I built an open-weights memory system that reaches 80.1% on the LoCoMo benchmark
I’ve been experimenting with long-term memory architectures for agent systems and wanted to share some technical results that might be useful to others working on retrieval pipelines.
Benchmark: LoCoMo (10 runs × 10 conversation sets) Average accuracy: 80.1% Setup: full isolation across all 10 conv groups (no cross-contamination, no shared memory between runs)
Architecture (all open weights except answer generation)
1. Dense retrieval
BGE-large-en-v1.5 (1024d)
FAISS IndexFlatIP
Standard BGE instruction prompt: “Represent this sentence for searching relevant passages.”
2. Sparse retrieval
BM25 via classic inverted index
Helps with low-embedding-recall queries and keyword-heavy prompts
3. MCA (Multi-Component Aggregation) ranking A simple gravitational-style score combining:
keyword coverage
token importance
local frequency signal MCA acts as a first-pass filter to catch exact-match questions. Threshold: coverage ≥ 0.1 → keep top-30
4. Union strategy Instead of aggressively reducing the union, the system feeds 112–135 documents directly to a re-ranker. In practice this improved stability and prevented loss of rare but crucial documents.
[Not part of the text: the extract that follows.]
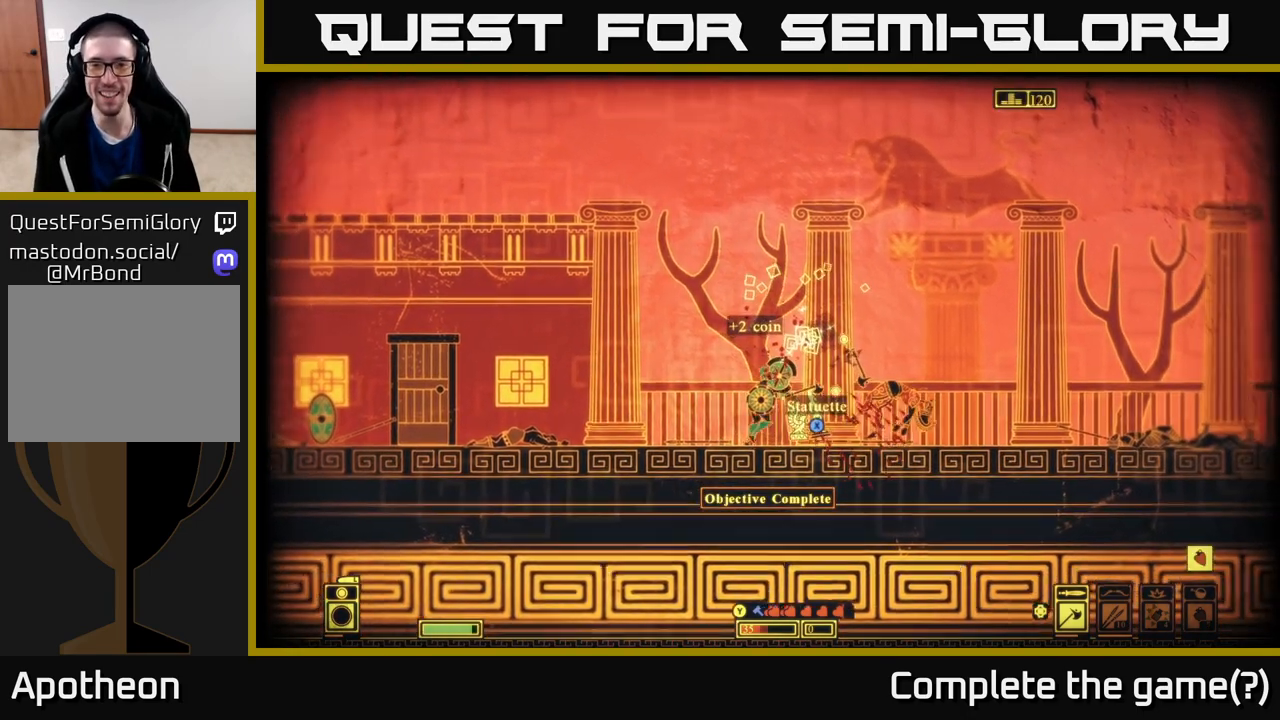
{"buttons": ["X"], "left_stick": "center", "right_stick": "center", "events": []}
5. Cross-Encoder reranking
bge-reranker-v2-m3
Processes the full union (rare for RAG pipelines, but worked best here)
Produces a final top-k used for answer generation
6. Answer generation
GPT-4o-mini, used only for the final synthesis step
No agent chain, no tool calls, no memory-dependent LLM logic
Performance
<3 seconds per query on a single RTX 4090
Deterministic output between runs
Reproducible test harness (10×10 protocol)
Why this worked
Three things seemed to matter most:
MCA-first filter to stabilize early recall
Not discarding the union before re-ranking
Proper dense embedding instruction, which massively affects BGE performance
Notes
LoCoMo remains one of the hardest public memory benchmarks: 5,880 multi-hop, temporal, negation-rich QA pairs derived from human–agent conversations. Would be interested to compare with others working on long-term retrieval, especially multi-stage ranking or cross-encoder heavy pipelines.
Github: https://github.com/vac-architector/VAC-Memory-System
Great project!
We also use a slightly different strategy to build a lossless memory system without any Vector DBs: https://github.com/VectifyAI/ChatIndex
Hope to have more discussions around this topic!
Thanks for the kind words about VAC Memory System!